**Exercise aim:** Using the data that follows, give again word for word the lines between the one holding "52: (321, 481, 10.49)" and the one holding "22: (924, 418, 32.79)", inclusive. Omit the pictures.

**Data for this task:**
BEGIN

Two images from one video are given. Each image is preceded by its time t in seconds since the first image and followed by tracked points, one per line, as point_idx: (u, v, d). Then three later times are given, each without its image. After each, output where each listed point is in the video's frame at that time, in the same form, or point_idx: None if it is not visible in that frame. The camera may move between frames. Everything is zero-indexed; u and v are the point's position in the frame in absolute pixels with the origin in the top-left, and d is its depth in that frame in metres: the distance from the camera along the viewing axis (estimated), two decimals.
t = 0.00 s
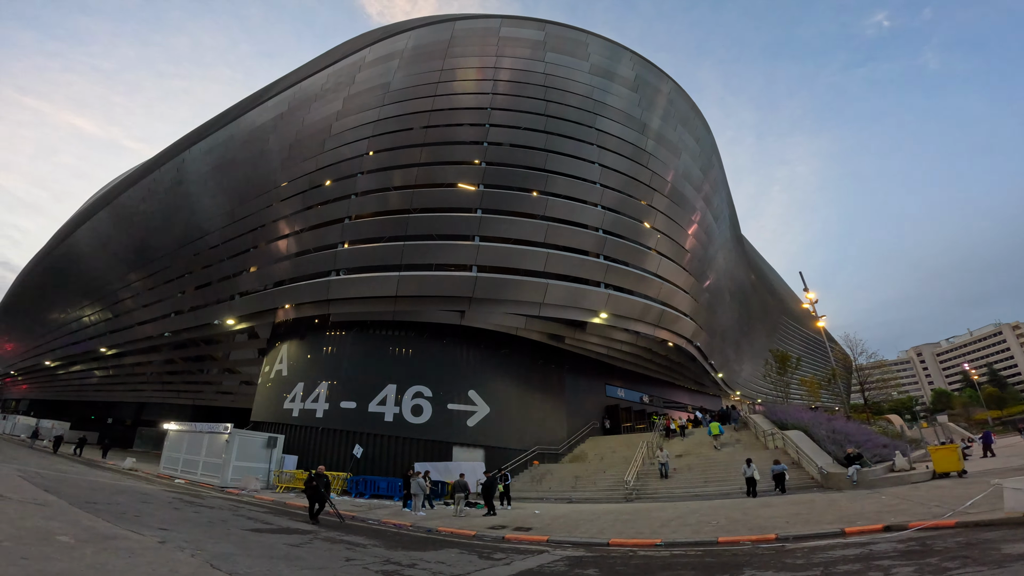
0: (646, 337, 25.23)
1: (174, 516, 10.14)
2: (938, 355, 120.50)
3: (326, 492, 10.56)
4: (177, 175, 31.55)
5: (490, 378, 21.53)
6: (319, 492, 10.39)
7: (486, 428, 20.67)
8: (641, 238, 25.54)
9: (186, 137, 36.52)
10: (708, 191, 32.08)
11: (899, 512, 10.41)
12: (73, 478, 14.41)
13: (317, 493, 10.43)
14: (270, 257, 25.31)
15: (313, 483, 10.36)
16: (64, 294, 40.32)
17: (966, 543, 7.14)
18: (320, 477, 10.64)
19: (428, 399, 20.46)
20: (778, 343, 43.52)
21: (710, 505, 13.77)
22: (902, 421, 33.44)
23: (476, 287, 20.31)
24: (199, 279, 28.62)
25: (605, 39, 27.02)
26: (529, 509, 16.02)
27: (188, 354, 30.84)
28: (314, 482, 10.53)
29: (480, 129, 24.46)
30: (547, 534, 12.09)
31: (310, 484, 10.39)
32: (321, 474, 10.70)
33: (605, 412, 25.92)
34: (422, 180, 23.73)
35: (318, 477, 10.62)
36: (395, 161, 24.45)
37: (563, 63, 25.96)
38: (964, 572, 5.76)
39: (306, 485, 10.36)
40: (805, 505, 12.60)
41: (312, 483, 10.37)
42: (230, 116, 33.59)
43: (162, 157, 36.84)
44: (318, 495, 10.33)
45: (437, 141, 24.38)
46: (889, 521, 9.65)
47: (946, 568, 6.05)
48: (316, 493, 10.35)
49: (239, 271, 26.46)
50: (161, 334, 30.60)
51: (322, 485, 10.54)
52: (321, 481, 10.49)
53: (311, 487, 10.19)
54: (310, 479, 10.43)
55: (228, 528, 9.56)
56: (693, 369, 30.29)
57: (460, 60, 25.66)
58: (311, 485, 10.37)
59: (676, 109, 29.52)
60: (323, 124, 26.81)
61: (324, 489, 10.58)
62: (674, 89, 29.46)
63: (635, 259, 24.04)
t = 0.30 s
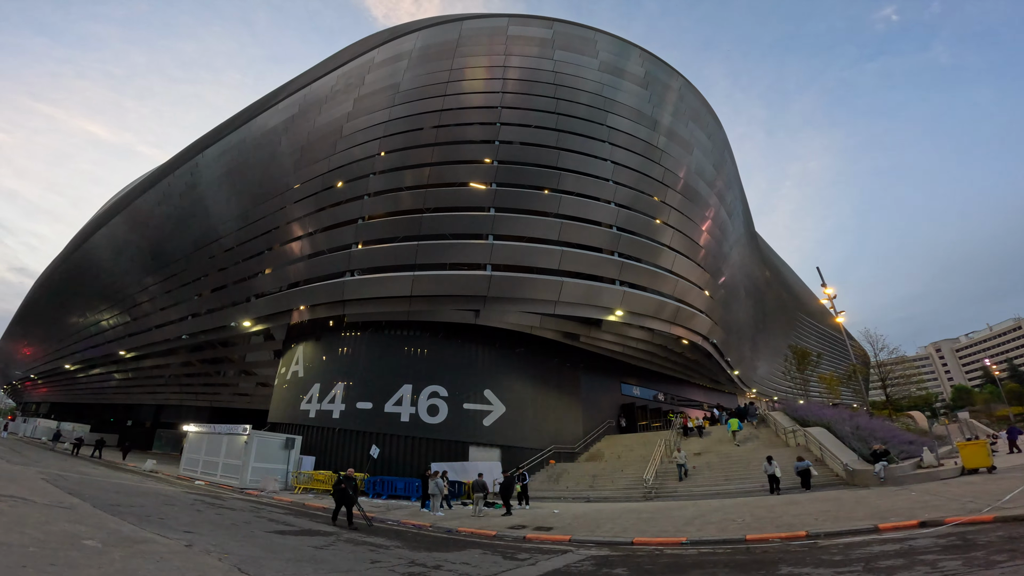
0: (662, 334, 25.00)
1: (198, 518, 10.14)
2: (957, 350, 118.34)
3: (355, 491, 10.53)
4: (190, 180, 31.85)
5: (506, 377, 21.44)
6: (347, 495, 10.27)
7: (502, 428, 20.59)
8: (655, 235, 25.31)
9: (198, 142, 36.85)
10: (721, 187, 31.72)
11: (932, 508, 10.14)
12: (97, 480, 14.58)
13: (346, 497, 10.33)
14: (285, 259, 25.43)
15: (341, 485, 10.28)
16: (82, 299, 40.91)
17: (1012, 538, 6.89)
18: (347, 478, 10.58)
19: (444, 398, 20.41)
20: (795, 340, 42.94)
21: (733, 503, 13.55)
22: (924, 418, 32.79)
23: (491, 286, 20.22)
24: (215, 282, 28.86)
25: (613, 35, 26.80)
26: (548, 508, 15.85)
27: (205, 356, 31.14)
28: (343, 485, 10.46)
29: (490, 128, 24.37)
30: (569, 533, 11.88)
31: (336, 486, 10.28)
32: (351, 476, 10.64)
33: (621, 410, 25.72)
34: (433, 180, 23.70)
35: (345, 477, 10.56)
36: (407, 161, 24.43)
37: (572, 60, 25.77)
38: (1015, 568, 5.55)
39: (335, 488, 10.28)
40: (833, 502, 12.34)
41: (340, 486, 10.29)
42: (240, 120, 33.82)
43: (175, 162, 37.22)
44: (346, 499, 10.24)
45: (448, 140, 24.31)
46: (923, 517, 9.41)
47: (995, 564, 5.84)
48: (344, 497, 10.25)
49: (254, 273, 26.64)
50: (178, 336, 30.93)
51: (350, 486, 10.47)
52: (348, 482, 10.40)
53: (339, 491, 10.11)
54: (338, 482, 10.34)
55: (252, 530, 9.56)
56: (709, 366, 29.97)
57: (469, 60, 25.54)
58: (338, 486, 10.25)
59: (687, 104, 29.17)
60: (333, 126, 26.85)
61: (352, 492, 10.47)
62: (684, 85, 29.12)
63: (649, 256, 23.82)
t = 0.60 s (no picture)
0: (676, 332, 24.72)
1: (219, 521, 10.11)
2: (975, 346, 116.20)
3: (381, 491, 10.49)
4: (202, 183, 32.08)
5: (520, 376, 21.31)
6: (376, 498, 10.20)
7: (517, 428, 20.46)
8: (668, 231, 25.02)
9: (209, 146, 37.10)
10: (734, 183, 31.29)
11: (965, 506, 9.86)
12: (117, 482, 14.69)
13: (373, 499, 10.23)
14: (298, 261, 25.52)
15: (369, 487, 10.17)
16: (98, 302, 41.46)
17: None
18: (372, 479, 10.49)
19: (458, 399, 20.33)
20: (811, 337, 42.34)
21: (756, 502, 13.31)
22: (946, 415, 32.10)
23: (504, 285, 20.09)
24: (229, 284, 29.07)
25: (623, 32, 26.49)
26: (566, 508, 15.67)
27: (221, 358, 31.41)
28: (370, 487, 10.36)
29: (501, 127, 24.24)
30: (590, 534, 11.68)
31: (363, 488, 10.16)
32: (377, 477, 10.57)
33: (636, 409, 25.46)
34: (444, 180, 23.61)
35: (371, 478, 10.46)
36: (417, 161, 24.36)
37: (581, 57, 25.52)
38: None
39: (362, 491, 10.15)
40: (860, 501, 12.06)
41: (368, 488, 10.18)
42: (251, 123, 33.98)
43: (187, 166, 37.52)
44: (374, 501, 10.16)
45: (458, 140, 24.20)
46: (958, 514, 9.15)
47: None
48: (372, 499, 10.16)
49: (267, 275, 26.77)
50: (194, 339, 31.20)
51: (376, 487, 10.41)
52: (374, 484, 10.33)
53: (368, 493, 10.00)
54: (365, 484, 10.22)
55: (273, 533, 9.51)
56: (725, 364, 29.62)
57: (477, 59, 25.38)
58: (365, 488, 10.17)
59: (699, 100, 28.78)
60: (343, 127, 26.86)
61: (378, 494, 10.42)
62: (694, 81, 28.74)
63: (663, 253, 23.56)
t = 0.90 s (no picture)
0: (689, 329, 24.49)
1: (237, 523, 10.08)
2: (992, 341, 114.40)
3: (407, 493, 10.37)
4: (212, 186, 32.26)
5: (533, 374, 21.22)
6: (401, 500, 10.06)
7: (530, 427, 20.35)
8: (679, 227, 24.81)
9: (218, 149, 37.31)
10: (745, 179, 30.96)
11: (995, 502, 9.62)
12: (134, 483, 14.76)
13: (398, 501, 10.15)
14: (309, 262, 25.56)
15: (395, 490, 10.04)
16: (113, 305, 41.90)
17: None
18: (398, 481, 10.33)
19: (471, 398, 20.25)
20: (824, 334, 41.79)
21: (776, 500, 13.11)
22: (966, 411, 31.48)
23: (517, 284, 19.96)
24: (241, 286, 29.21)
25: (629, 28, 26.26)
26: (582, 507, 15.52)
27: (234, 359, 31.63)
28: (395, 489, 10.23)
29: (510, 125, 24.13)
30: (609, 533, 11.48)
31: (389, 491, 10.03)
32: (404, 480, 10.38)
33: (649, 407, 25.29)
34: (454, 179, 23.54)
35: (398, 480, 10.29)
36: (427, 160, 24.29)
37: (588, 55, 25.31)
38: None
39: (388, 492, 10.04)
40: (884, 498, 11.84)
41: (394, 491, 10.05)
42: (259, 126, 34.09)
43: (197, 169, 37.76)
44: (399, 504, 10.08)
45: (467, 139, 24.12)
46: (988, 511, 8.94)
47: None
48: (397, 501, 10.05)
49: (279, 276, 26.84)
50: (207, 340, 31.43)
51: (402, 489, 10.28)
52: (401, 487, 10.18)
53: (392, 496, 9.90)
54: (391, 486, 10.10)
55: (291, 535, 9.45)
56: (738, 361, 29.33)
57: (483, 57, 25.22)
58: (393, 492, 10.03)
59: (708, 95, 28.47)
60: (351, 128, 26.85)
61: (405, 495, 10.25)
62: (702, 77, 28.45)
63: (675, 249, 23.37)
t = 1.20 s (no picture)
0: (704, 326, 24.23)
1: (258, 525, 10.03)
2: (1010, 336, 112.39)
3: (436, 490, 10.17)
4: (224, 189, 32.45)
5: (548, 372, 21.11)
6: (430, 502, 9.83)
7: (546, 425, 20.23)
8: (692, 223, 24.54)
9: (229, 152, 37.54)
10: (758, 174, 30.54)
11: None
12: (154, 484, 14.83)
13: (429, 500, 9.95)
14: (321, 262, 25.62)
15: (427, 491, 9.86)
16: (128, 308, 42.40)
17: None
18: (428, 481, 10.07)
19: (486, 396, 20.18)
20: (840, 331, 41.13)
21: (800, 497, 12.89)
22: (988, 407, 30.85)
23: (531, 281, 19.83)
24: (255, 287, 29.38)
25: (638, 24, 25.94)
26: (600, 506, 15.35)
27: (249, 360, 31.88)
28: (426, 488, 9.97)
29: (520, 123, 23.97)
30: (632, 532, 11.13)
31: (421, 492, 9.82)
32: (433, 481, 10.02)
33: (664, 405, 25.08)
34: (465, 178, 23.48)
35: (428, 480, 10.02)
36: (437, 159, 24.21)
37: (598, 51, 25.07)
38: None
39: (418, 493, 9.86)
40: (912, 494, 11.58)
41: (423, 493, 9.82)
42: (268, 129, 34.22)
43: (208, 172, 38.02)
44: (428, 505, 9.85)
45: (477, 137, 24.01)
46: None
47: None
48: (427, 502, 9.86)
49: (292, 277, 26.93)
50: (222, 341, 31.70)
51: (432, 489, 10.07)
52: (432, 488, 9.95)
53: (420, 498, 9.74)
54: (422, 487, 9.89)
55: (313, 537, 9.37)
56: (753, 358, 28.99)
57: (491, 56, 25.05)
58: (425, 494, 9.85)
59: (719, 90, 28.10)
60: (360, 129, 26.82)
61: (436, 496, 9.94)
62: (712, 72, 28.10)
63: (690, 245, 23.12)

END

**Response:**
52: (321, 481, 10.49)
53: (311, 487, 10.19)
54: (310, 479, 10.43)
55: (228, 528, 9.56)
56: (693, 369, 30.29)
57: (460, 60, 25.66)
58: (311, 485, 10.37)
59: (676, 109, 29.52)
60: (323, 124, 26.81)
61: (324, 489, 10.58)
62: (674, 89, 29.46)
63: (635, 259, 24.04)
t = 0.30 s
0: (662, 334, 25.00)
1: (198, 518, 10.14)
2: (957, 350, 118.34)
3: (355, 491, 10.53)
4: (190, 180, 31.85)
5: (506, 377, 21.44)
6: (347, 495, 10.27)
7: (502, 428, 20.59)
8: (655, 235, 25.31)
9: (198, 142, 36.85)
10: (721, 187, 31.72)
11: (932, 508, 10.14)
12: (97, 480, 14.58)
13: (346, 497, 10.33)
14: (285, 259, 25.43)
15: (341, 485, 10.28)
16: (82, 299, 40.91)
17: (1012, 538, 6.89)
18: (347, 478, 10.58)
19: (444, 398, 20.41)
20: (795, 340, 42.94)
21: (733, 503, 13.55)
22: (924, 418, 32.79)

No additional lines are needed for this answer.